When I test my gear, I like to create easily reproducible conditions (albeit will not cut scientific muster) so I can compare equipment within what I would consider acceptable margin of error.
When I'm studying my canister stove, I at the very least factor in the following variables before making any assumptions:
1. The stove and how its underlying technology compares with similar stoves
2. I must assume that there are no defects with my stove (already not a scientific experiment) or purchase a number of stoves which I cannot afford to control for manufacturing defects (my kid plays hockey; not happening)

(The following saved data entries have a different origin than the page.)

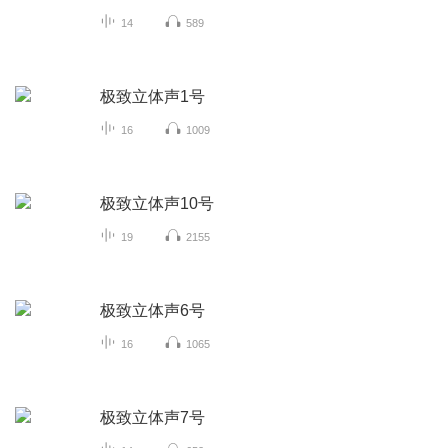
14
589
极致立体声1号
16
1009
极致立体声10号
19
2155
极致立体声6号
16
1065
极致立体声7号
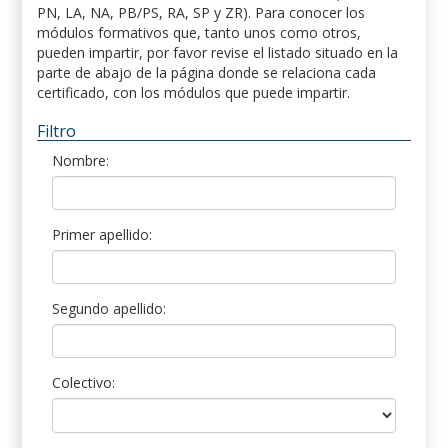
PN, LA, NA, PB/PS, RA, SP y ZR). Para conocer los
módulos formativos que, tanto unos como otros,
pueden impartir, por favor revise el listado situado en la
parte de abajo de la página donde se relaciona cada
certificado, con los módulos que puede impartir.
Filtro
Nombre:
Primer apellido:
Segundo apellido:
Colectivo:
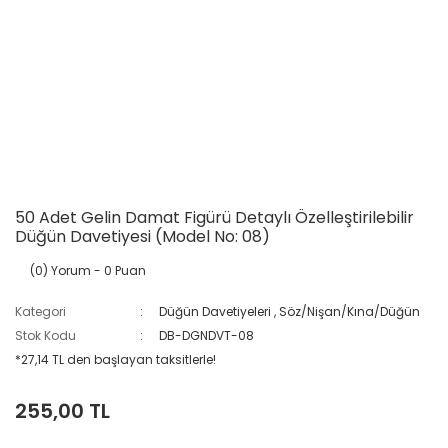
50 Adet Gelin Damat Figürü Detaylı Özelleştirilebilir
Düğün Davetiyesi (Model No: 08)
(0) Yorum
- 0 Puan
Kategori
Düğün Davetiyeleri
,
Söz/Nişan/Kına/Düğün
Stok Kodu
DB-DGNDVT-08
*27,14 TL den başlayan taksitlerle!
255,00 TL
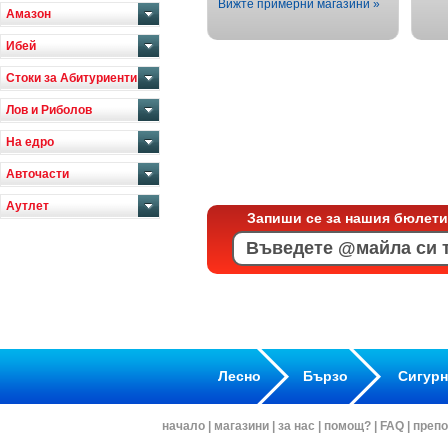
Вижте примерни магазини »
Амазон
Ибей
Стоки за Абитуриенти
Лов и Риболов
На едро
Авточасти
Аутлет
Запиши се за нашия бюлети
Лесно
Бързо
Сигур
начало
|
магазини
|
за нас
|
помощ?
|
FAQ
|
препо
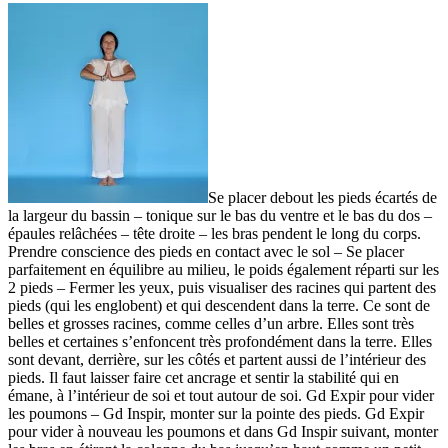
Se placer debout les pieds écartés de
la largeur du bassin – tonique sur le bas du ventre et le bas du dos –
épaules relâchées – tête droite – les bras pendent le long du corps.
Prendre conscience des pieds en contact avec le sol – Se placer
parfaitement en équilibre au milieu, le poids également réparti sur les
2 pieds – Fermer les yeux, puis visualiser des racines qui partent des
pieds (qui les englobent) et qui descendent dans la terre. Ce sont de
belles et grosses racines, comme celles d’un arbre. Elles sont très
belles et certaines s’enfoncent très profondément dans la terre. Elles
sont devant, derrière, sur les côtés et partent aussi de l’intérieur des
pieds. Il faut laisser faire cet ancrage et sentir la stabilité qui en
émane, à l’intérieur de soi et tout autour de soi. Gd Expir pour vider
les poumons – Gd Inspir, monter sur la pointe des pieds. Gd Expir
pour vider à nouveau les poumons et dans Gd Inspir suivant, monter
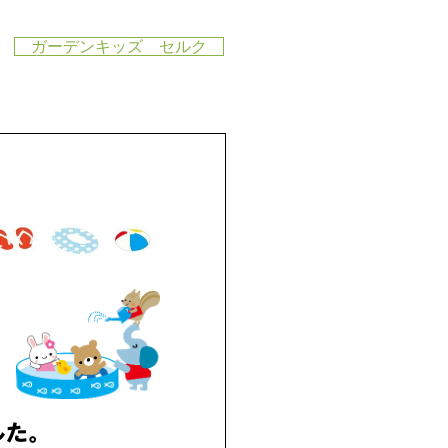
ガーデンキッズ セルク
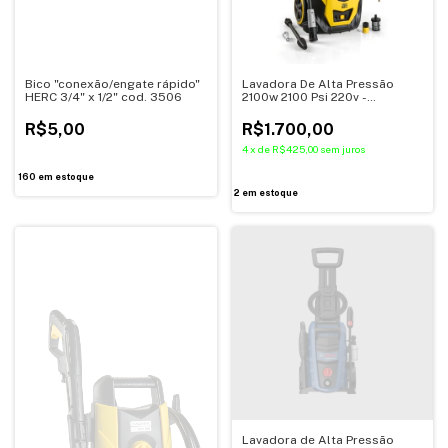
Bico "conexão/engate rápido"
Lavadora De Alta Pressão
HERC 3/4" x 1/2" cod. 3506
2100w 2100 Psi 220v -
Tramontina
R$5,00
R$1.700,00
4
x
de
R$425,00
sem juros
160
em estoque
2
em estoque
Lavadora de Alta Pressão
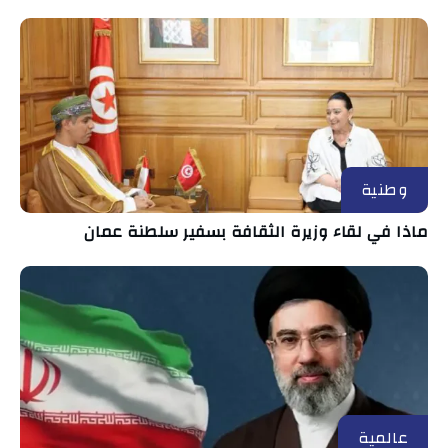
وطنية
ماذا في لقاء وزيرة الثقافة بسفير سلطنة عمان
عالمية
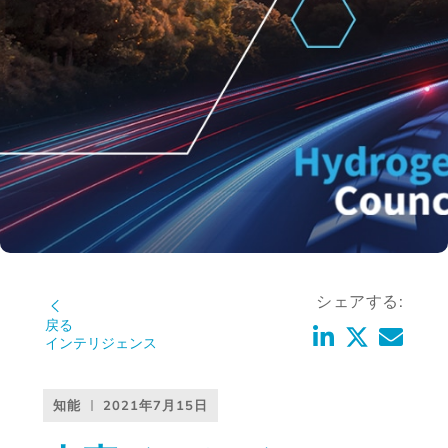
シェアする:
戻る
インテリジェンス
知能
2021年7月15日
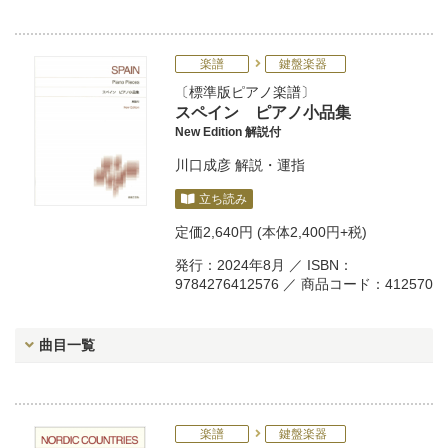
楽譜
鍵盤楽器
標準版ピアノ楽譜
スペイン ピアノ小品集
New Edition 解説付
川口成彦
解説・運指
立ち読み
定価
2,640円
(本体2,400円+税)
発行：2024年8月 ／ ISBN：
9784276412576 ／ 商品コード：412570
曲目一覧
楽譜
鍵盤楽器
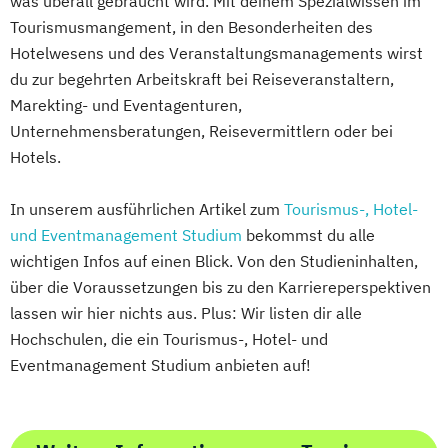
was überall gebraucht wird. Mit deinem Spezialwissen im
Tourismusmangement, in den Besonderheiten des
Hotelwesens und des Veranstaltungsmanagements wirst
du zur begehrten Arbeitskraft bei Reiseveranstaltern,
Marekting- und Eventagenturen,
Unternehmensberatungen, Reisevermittlern oder bei
Hotels.
In unserem ausführlichen Artikel zum
Tourismus-, Hotel-
und Eventmanagement Studium
bekommst du alle
wichtigen Infos auf einen Blick. Von den Studieninhalten,
über die Voraussetzungen bis zu den Karriereperspektiven
lassen wir hier nichts aus. Plus: Wir listen dir alle
Hochschulen, die ein Tourismus-, Hotel- und
Eventmanagement Studium anbieten auf!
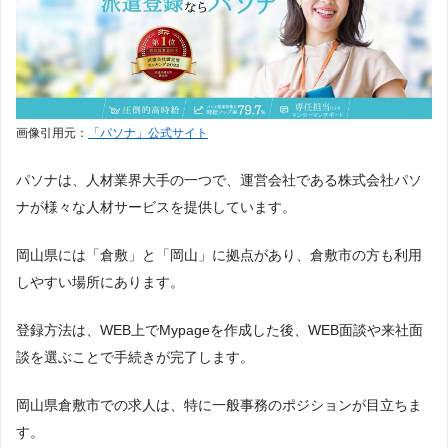
画像引用元：
「パソナ」公式サイト
パソナは、人材業界大手の一つで、運営会社である株式会社パソ
ナが様々な人材サービスを提供しています。
岡山県には「倉敷」と「岡山」に拠点があり、倉敷市の方も利用
しやすい場所にあります。
登録方法は、WEB上でMypageを作成した後、WEB面談や来社面
談を選ぶことで手続きが完了します。
岡山県倉敷市での求人は、特に一般事務のポジションが目立ちま
す。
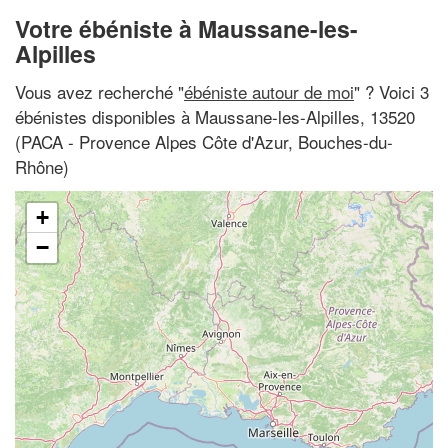
Votre ébéniste à Maussane-les-
Alpilles
Vous avez recherché "
ébéniste autour de moi
" ? Voici 3
ébénistes disponibles à Maussane-les-Alpilles, 13520
(PACA - Provence Alpes Côte d'Azur, Bouches-du-
Rhône)
+
−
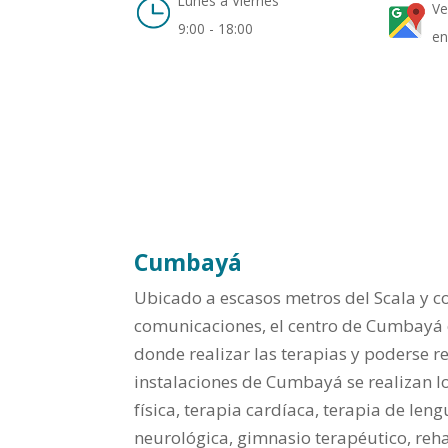
Lunes a Viernes
Ve
9:00 - 18:00
en
Cumbayá
Ubicado a escasos metros del Scala y c
comunicaciones, el centro de Cumbayá 
donde realizar las terapias y poderse re
instalaciones de Cumbayá se realizan lo
física, terapia cardíaca, terapia de leng
neurológica, gimnasio terapéutico, rehab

3. Fuel Source and corresponding characteristics at varying temperatures and altitudes (beyond me to measure purchased product)
4. Altitude
5. Water purity, quantity, and temperature
6. Pot size, shape, mass, and temperature
7. Ambient temperature
Then measure:
1. Time from 40* to appropriate boiling temperature corresponding with appropriate atmosphere of pressure
2. Heat output of stove to achieve boil (currently estimating)
3. Fuel consumed by weight
I leave a few bottles of water in my fridge so they will be 40* when I run my tests; this works better for me than tap water to achieve a consistent starting temperature. My plan is to carry a thermometer with me this summer to calculate the average water temperature of the streams I cross in the Cascades to determine how close 40* refrigerated water represents what I will encounter in the field.

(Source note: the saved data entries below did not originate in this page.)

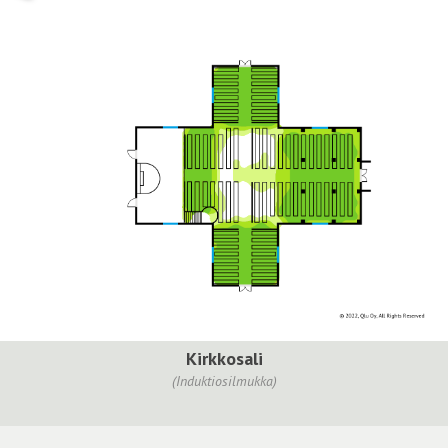
Kirkkosali
(Induktiosilmukka)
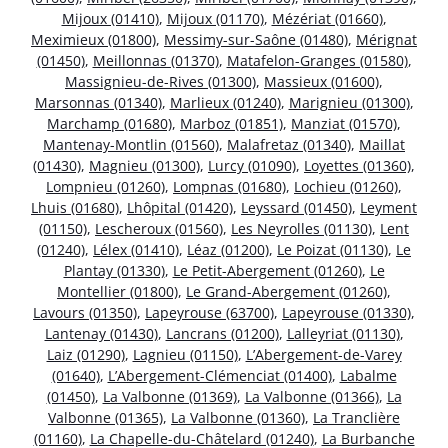
Mijoux (01410)
,
Mijoux (01170)
,
Mézériat (01660)
,
Meximieux (01800)
,
Messimy-sur-Saône (01480)
,
Mérignat
(01450)
,
Meillonnas (01370)
,
Matafelon-Granges (01580)
,
Massignieu-de-Rives (01300)
,
Massieux (01600)
,
Marsonnas (01340)
,
Marlieux (01240)
,
Marignieu (01300)
,
Marchamp (01680)
,
Marboz (01851)
,
Manziat (01570)
,
Mantenay-Montlin (01560)
,
Malafretaz (01340)
,
Maillat
(01430)
,
Magnieu (01300)
,
Lurcy (01090)
,
Loyettes (01360)
,
Lompnieu (01260)
,
Lompnas (01680)
,
Lochieu (01260)
,
Lhuis (01680)
,
Lhôpital (01420)
,
Leyssard (01450)
,
Leyment
(01150)
,
Lescheroux (01560)
,
Les Neyrolles (01130)
,
Lent
(01240)
,
Lélex (01410)
,
Léaz (01200)
,
Le Poizat (01130)
,
Le
Plantay (01330)
,
Le Petit-Abergement (01260)
,
Le
Montellier (01800)
,
Le Grand-Abergement (01260)
,
Lavours (01350)
,
Lapeyrouse (63700)
,
Lapeyrouse (01330)
,
Lantenay (01430)
,
Lancrans (01200)
,
Lalleyriat (01130)
,
Laiz (01290)
,
Lagnieu (01150)
,
L’Abergement-de-Varey
(01640)
,
L’Abergement-Clémenciat (01400)
,
Labalme
(01450)
,
La Valbonne (01369)
,
La Valbonne (01366)
,
La
Valbonne (01365)
,
La Valbonne (01360)
,
La Tranclière
(01160)
,
La Chapelle-du-Châtelard (01240)
,
La Burbanche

IMHO most fuel sources with the exception of canisters and bio fuel are easy to control for a test. I was in recent history (I'll humbly admit) on the losing end of a debate on the best way to test canisters. On a personal level, I have no interest in refilling a canister nor do I have the skill set and knowledge to measure the fuel mixtures commercially available fuel. This leaves too many variables unmeasured before I run my test and I'm forced to assume that Jetpower/Gigapower,MSR,whatever canister will perform within 10% of what I observe in a controlled environment (huge leap of faith).

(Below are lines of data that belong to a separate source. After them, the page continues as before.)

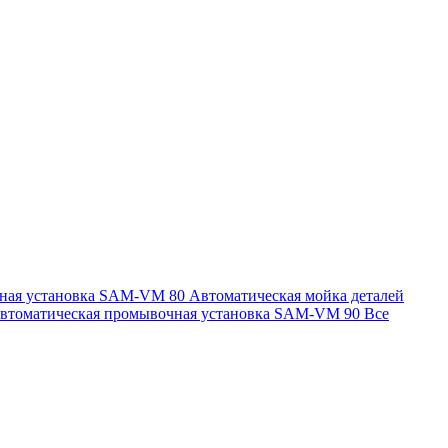
чная установка SAM-VM 80
Автоматическая мойка деталей
втоматическая промывочная установка SAM-VM 90
Все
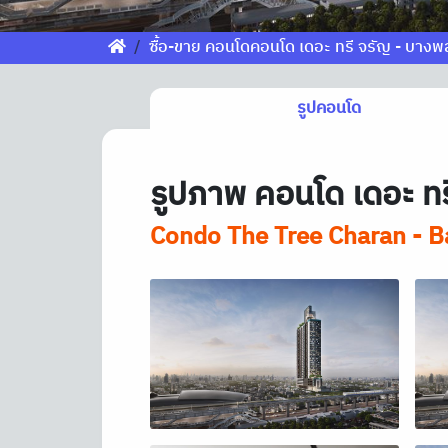
ซื้อ-ขาย คอนโดคอนโด เดอะ ทรี จรัญ - บางพ
รูปคอนโด
รูปภาพ คอนโด เดอะ ทร
Condo The Tree Charan - B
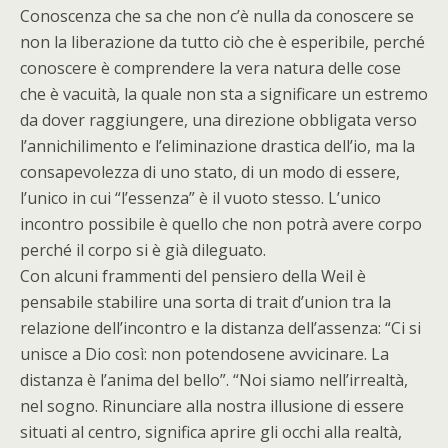
Conoscenza che sa che non c’è nulla da conoscere se
non la liberazione da tutto ciò che è esperibile, perché
conoscere è comprendere la vera natura delle cose
che è vacuità, la quale non sta a significare un estremo
da dover raggiungere, una direzione obbligata verso
l’annichilimento e l’eliminazione drastica dell’io, ma la
consapevolezza di uno stato, di un modo di essere,
l’unico in cui “l’essenza” è il vuoto stesso. L’unico
incontro possibile è quello che non potrà avere corpo
perché il corpo si è già dileguato.
Con alcuni frammenti del pensiero della Weil è
pensabile stabilire una sorta di trait d’union tra la
relazione dell’incontro e la distanza dell’assenza: “Ci si
unisce a Dio così: non potendosene avvicinare. La
distanza è l’anima del bello”. “Noi siamo nell’irrealtà,
nel sogno. Rinunciare alla nostra illusione di essere
situati al centro, significa aprire gli occhi alla realtà,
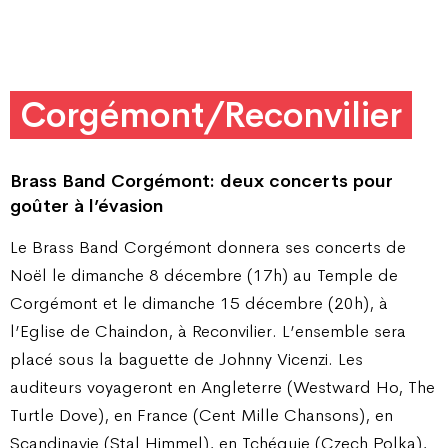
Corgémont/Reconvilier
Brass Band Corgémont: deux concerts pour
goûter à l’évasion
Le Brass Band Corgémont donnera ses concerts de
Noël le dimanche 8 décembre (17h) au Temple de
Corgémont et le dimanche 15 décembre (20h), à
l’Eglise de Chaindon, à Reconvilier. L’ensemble sera
placé sous la baguette de Johnny Vicenzi. Les
auditeurs voyageront en Angleterre (Westward Ho, The
Turtle Dove), en France (Cent Mille Chansons), en
Scandinavie (Stal Himmel), en Tchéquie (Czech Polka),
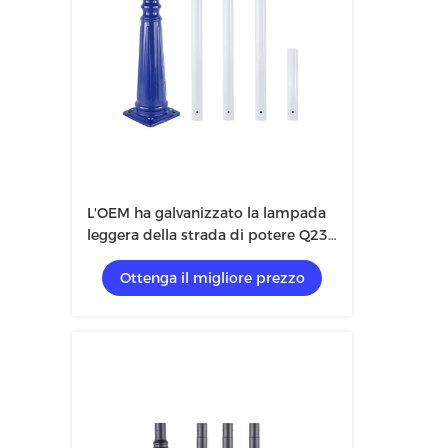
L'OEM ha galvanizzato la lampada
leggera della strada di potere Q235
di palo della via solare d'acciaio
Ottenga il migliore prezzo
all'aperto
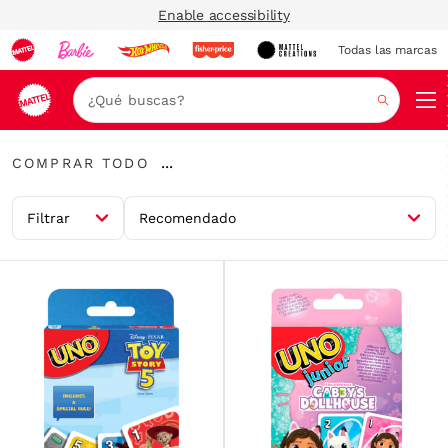
Enable accessibility
Todas las marcas
Nav
Buscar
Comprar
...
COMPRAR TODO
todo
Expandir
enlaces
Filtrar
Recomendado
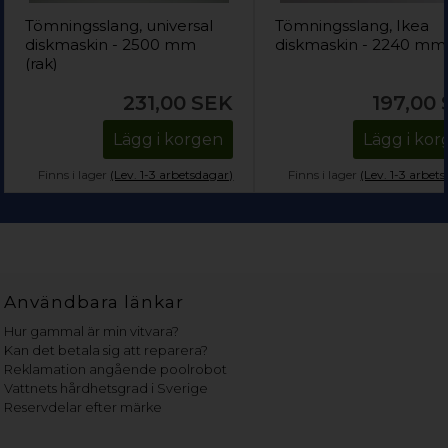
Tömningsslang, universal
Tömningsslang, Ikea
diskmaskin - 2500 mm
diskmaskin - 2240 mm
(rak)
231,00
SEK
197,00
Lägg i korgen
Lägg i ko
Finns i lager
(Lev. 1-3 arbetsdagar)
Finns i lager
(Lev. 1-3 arbet
Användbara länkar
Hur gammal är min vitvara?
Kan det betala sig att reparera?
Reklamation angående poolrobot
Vattnets hårdhetsgrad i Sverige
Reservdelar efter märke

Since I do not have the resources to conduct a truly scientific test at all temperatures and altitudes, I compensate by allowing for a measured margin of error and back up my canister stove with an appropriate number of Esbit tablets, or on a longer trip, an extra canister.
For example, I know that my Soto stove will boil 14 pints of 40* water at 400' at 32* ambient temperature. If I'm on a lazy week long solo trip in late spring at 1000' where I'm boiling water twice a day, I'll pack two extra Esbit tablets, won't bring water to full boil, and maximize the use of my cozy to mitigate the larger margin of error resulting from my inability to control for fuel consistency and unknown variances in stove output due to productions inconsistencies.
I do not have the time, money, or laboratory resources to analyze my equipment to reduce the margin of error and quite honestly it would never pay for me to make that investment.